- **Materials provided**
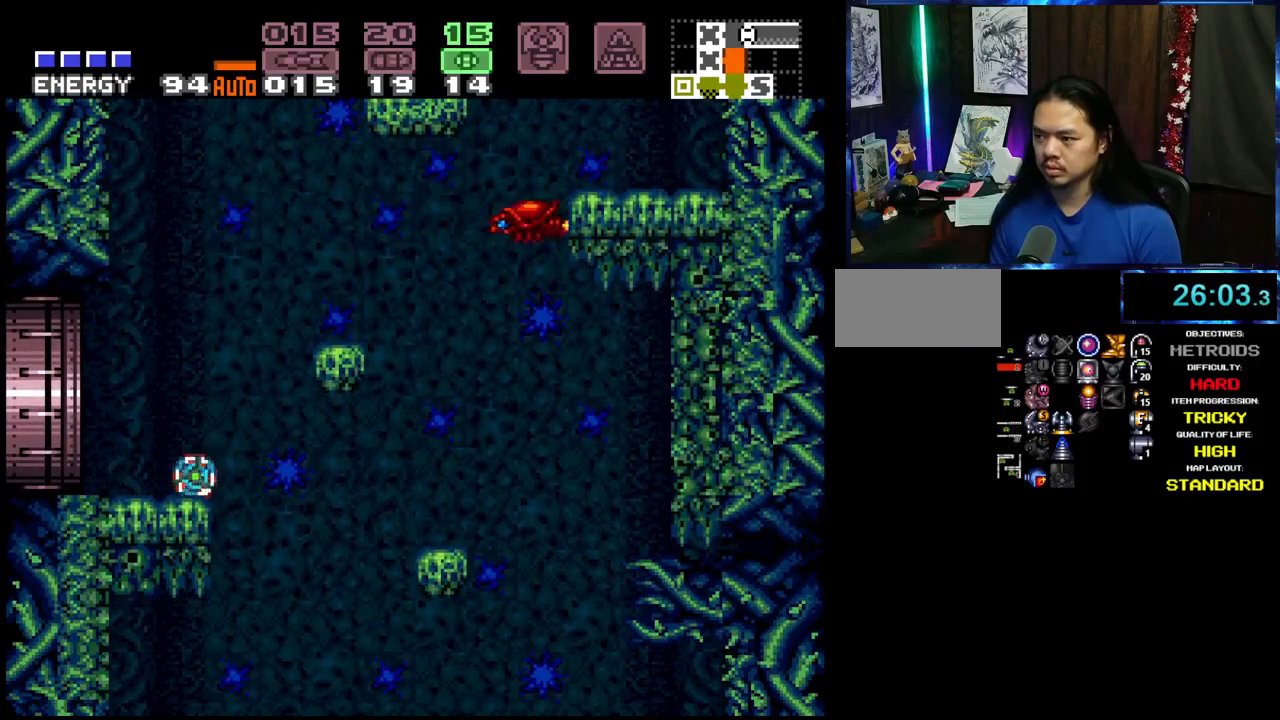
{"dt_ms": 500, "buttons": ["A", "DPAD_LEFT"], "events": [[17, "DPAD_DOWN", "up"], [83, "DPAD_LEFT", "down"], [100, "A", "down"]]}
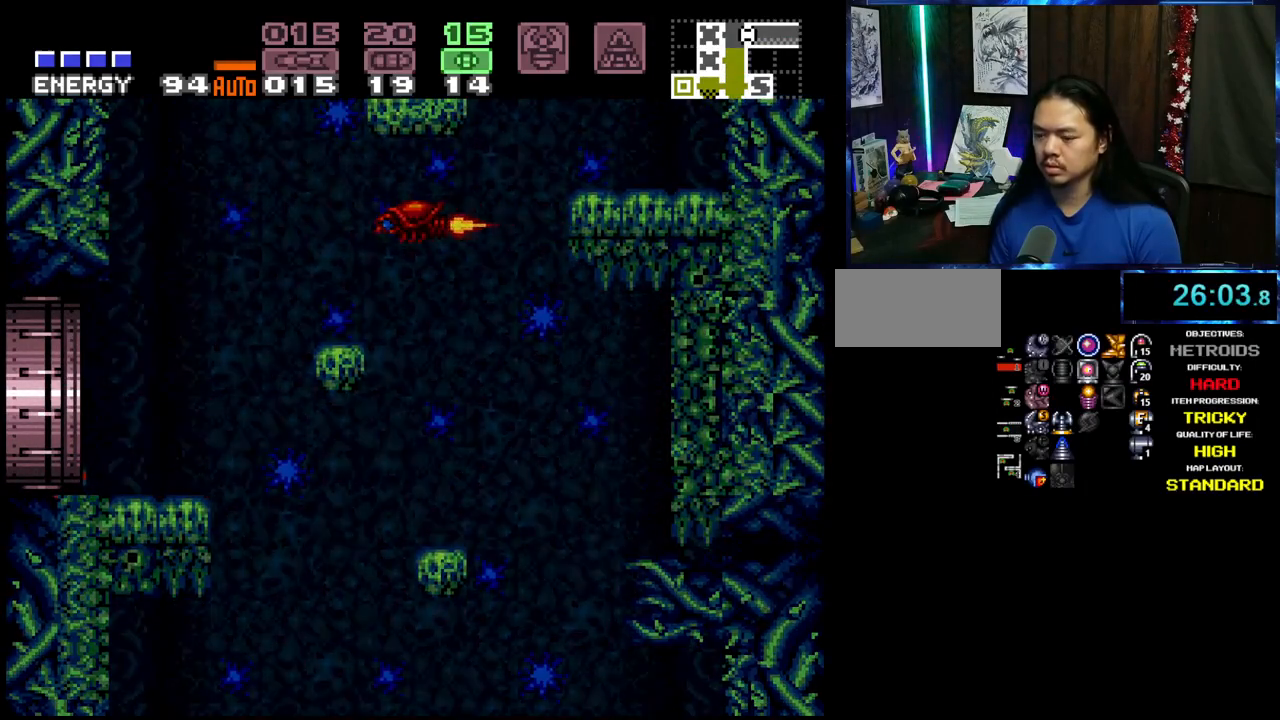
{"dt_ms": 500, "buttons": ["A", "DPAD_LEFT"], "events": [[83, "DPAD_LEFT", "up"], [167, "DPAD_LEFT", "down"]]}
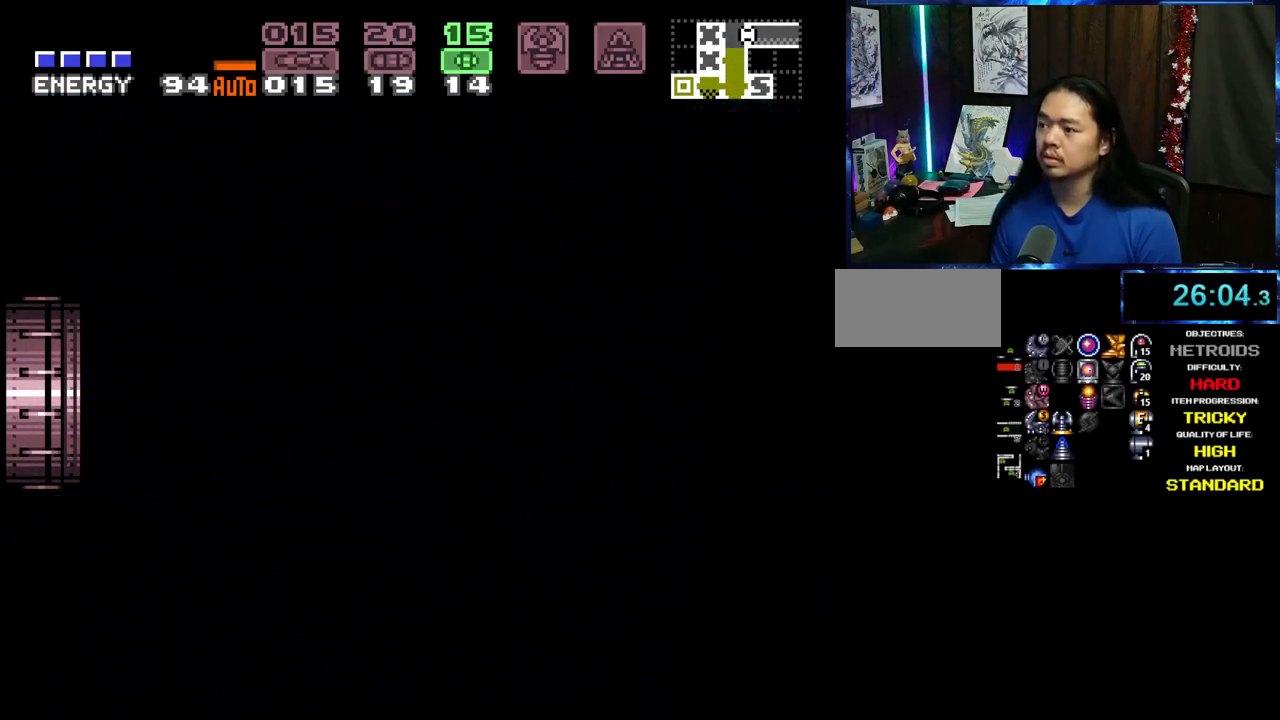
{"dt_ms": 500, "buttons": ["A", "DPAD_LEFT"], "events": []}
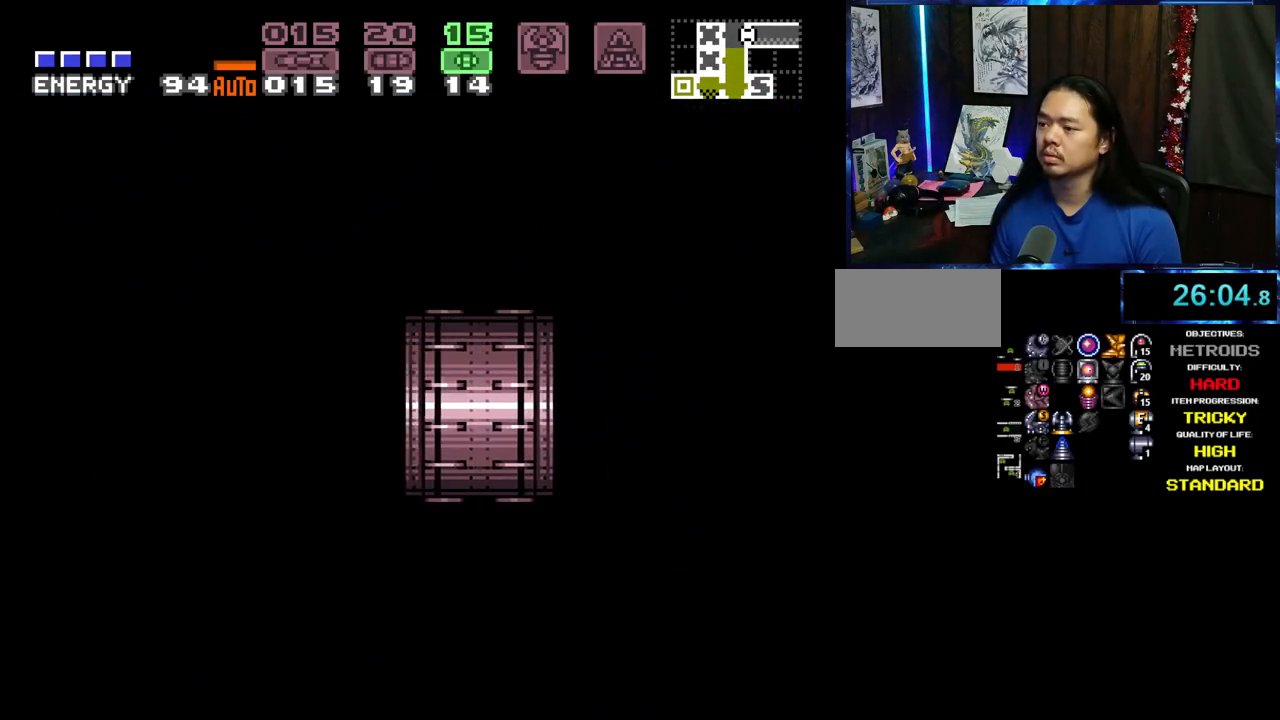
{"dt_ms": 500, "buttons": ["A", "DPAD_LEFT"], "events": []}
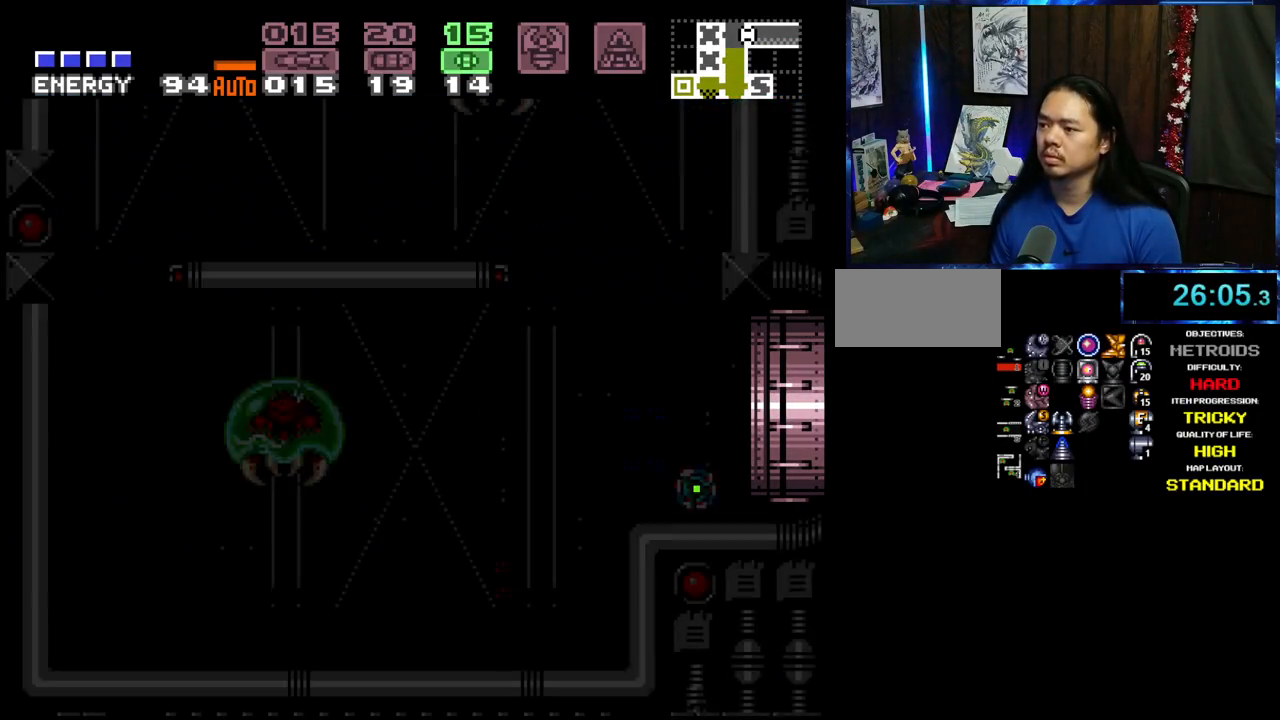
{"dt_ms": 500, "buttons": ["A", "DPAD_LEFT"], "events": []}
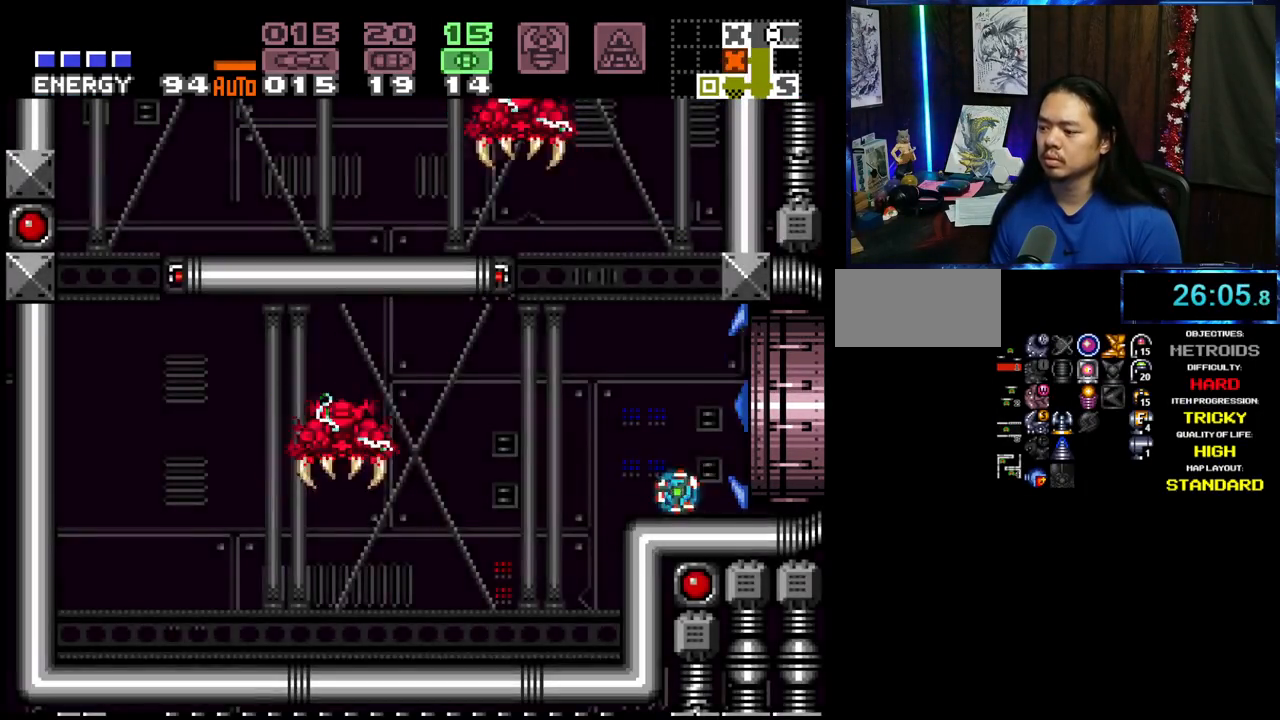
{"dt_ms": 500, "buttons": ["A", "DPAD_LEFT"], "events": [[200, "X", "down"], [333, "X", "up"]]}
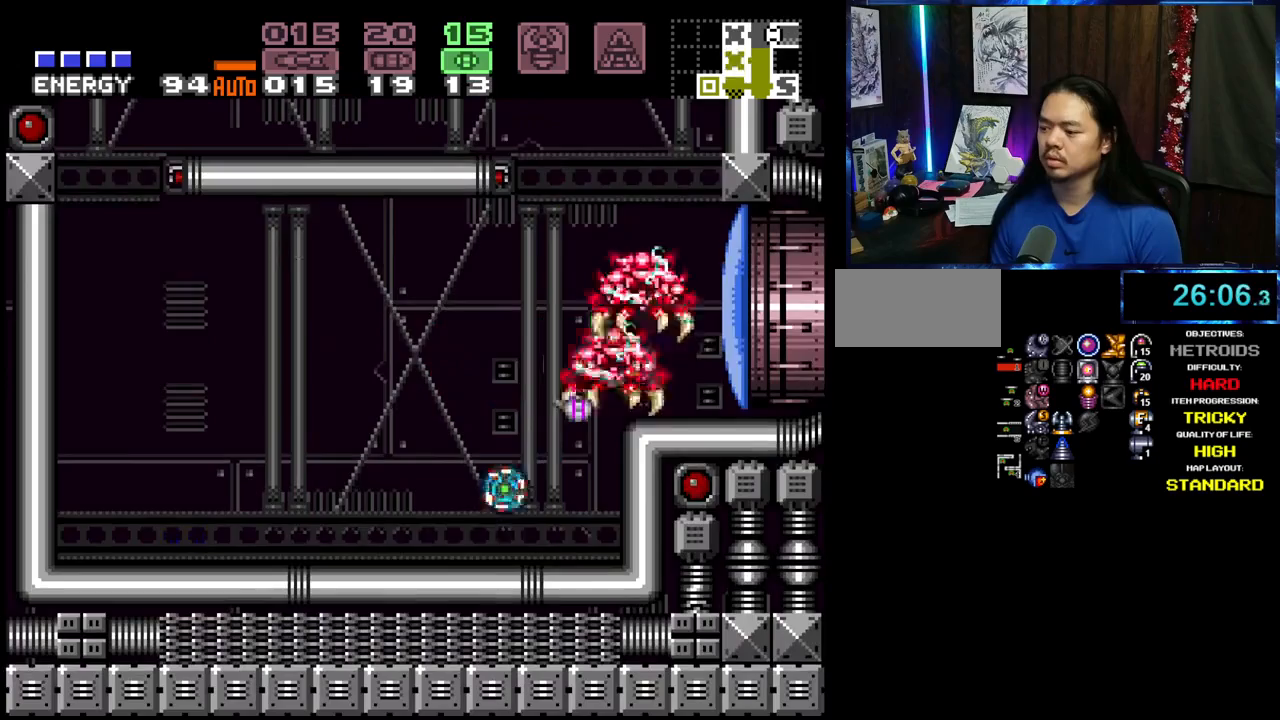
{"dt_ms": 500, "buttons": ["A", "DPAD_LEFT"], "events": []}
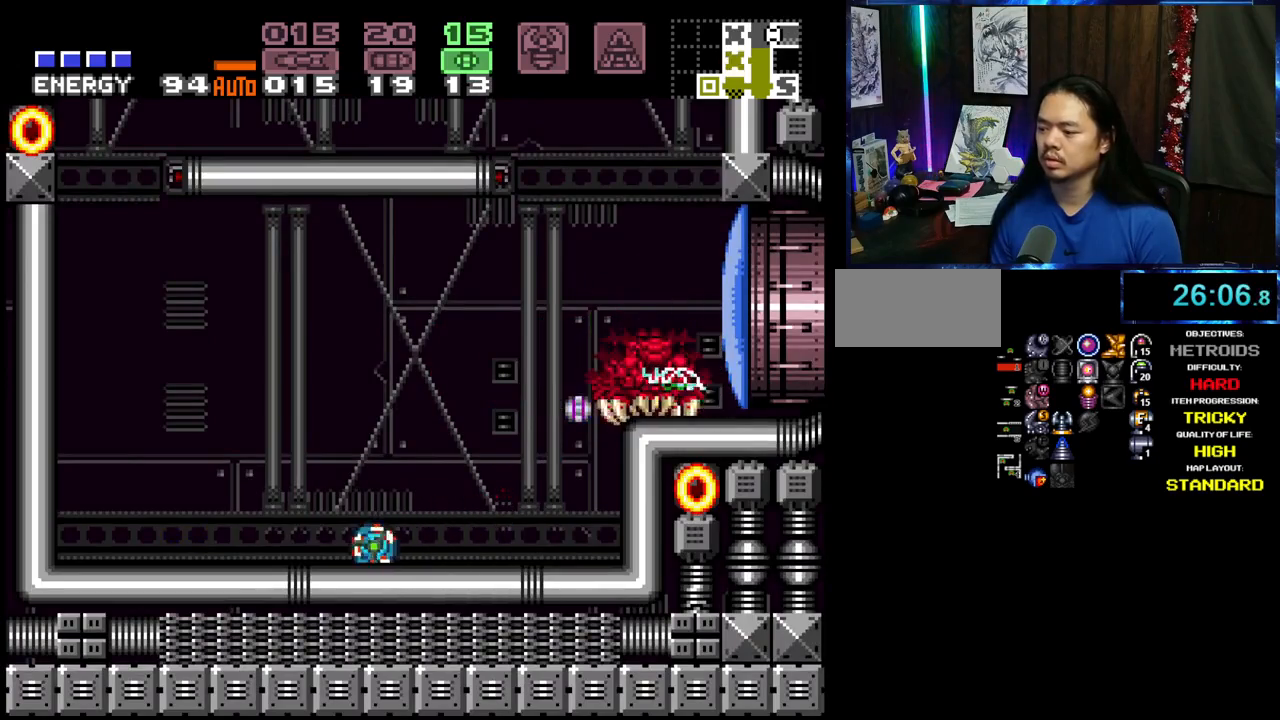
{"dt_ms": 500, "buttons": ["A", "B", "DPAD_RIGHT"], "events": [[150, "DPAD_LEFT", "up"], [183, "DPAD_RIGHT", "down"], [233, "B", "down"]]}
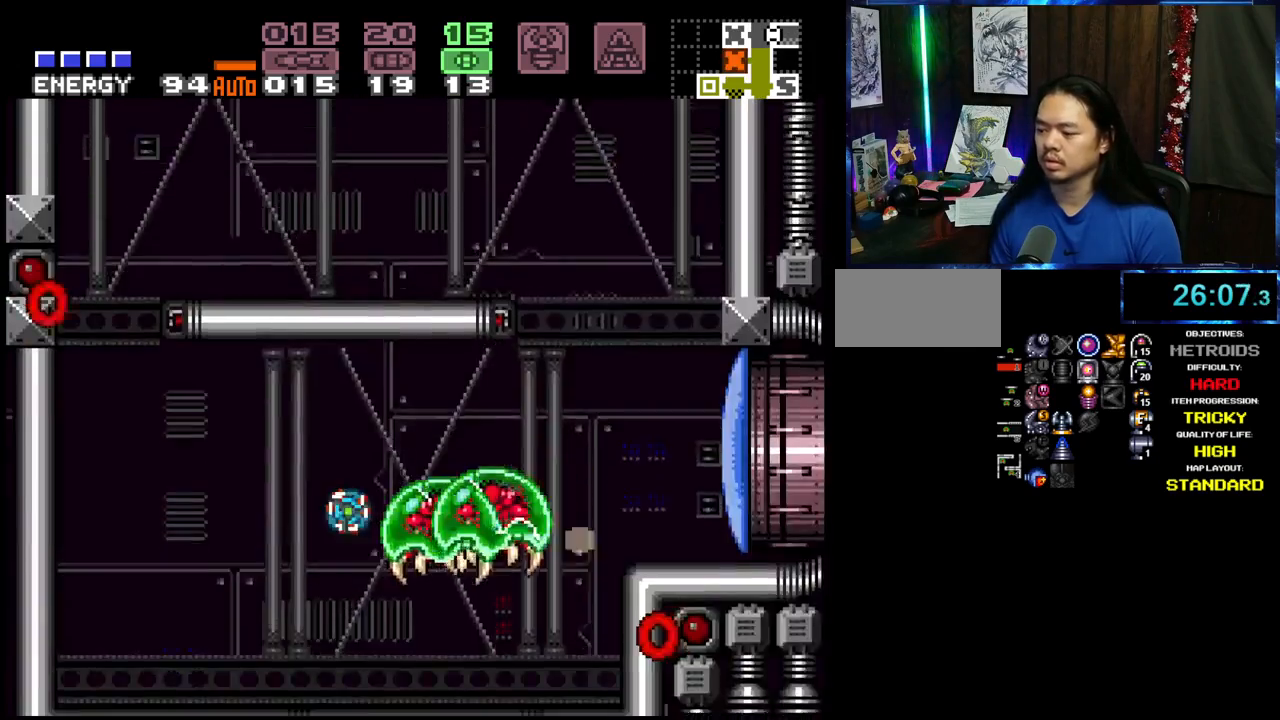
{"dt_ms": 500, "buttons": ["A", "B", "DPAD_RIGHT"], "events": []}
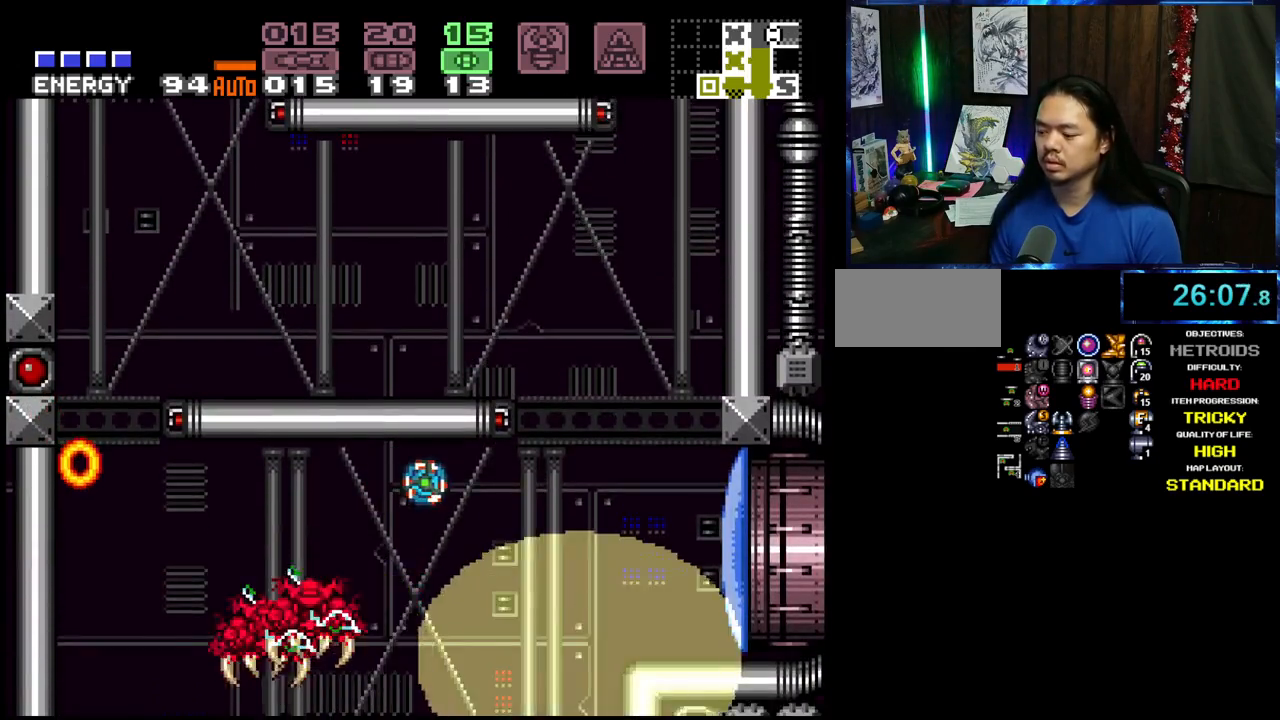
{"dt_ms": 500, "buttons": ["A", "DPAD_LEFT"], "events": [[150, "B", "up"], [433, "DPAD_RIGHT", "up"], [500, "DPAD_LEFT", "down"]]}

- **Directions**
In the data above, which lines include "down"? Return those lines.

- **Expected answer**
{"dt_ms": 500, "buttons": ["A", "DPAD_LEFT"], "events": [[17, "DPAD_DOWN", "up"], [83, "DPAD_LEFT", "down"], [100, "A", "down"]]}
{"dt_ms": 500, "buttons": ["A", "DPAD_LEFT"], "events": [[83, "DPAD_LEFT", "up"], [167, "DPAD_LEFT", "down"]]}
{"dt_ms": 500, "buttons": ["A", "DPAD_LEFT"], "events": [[200, "X", "down"], [333, "X", "up"]]}
{"dt_ms": 500, "buttons": ["A", "B", "DPAD_RIGHT"], "events": [[150, "DPAD_LEFT", "up"], [183, "DPAD_RIGHT", "down"], [233, "B", "down"]]}
{"dt_ms": 500, "buttons": ["A", "DPAD_LEFT"], "events": [[150, "B", "up"], [433, "DPAD_RIGHT", "up"], [500, "DPAD_LEFT", "down"]]}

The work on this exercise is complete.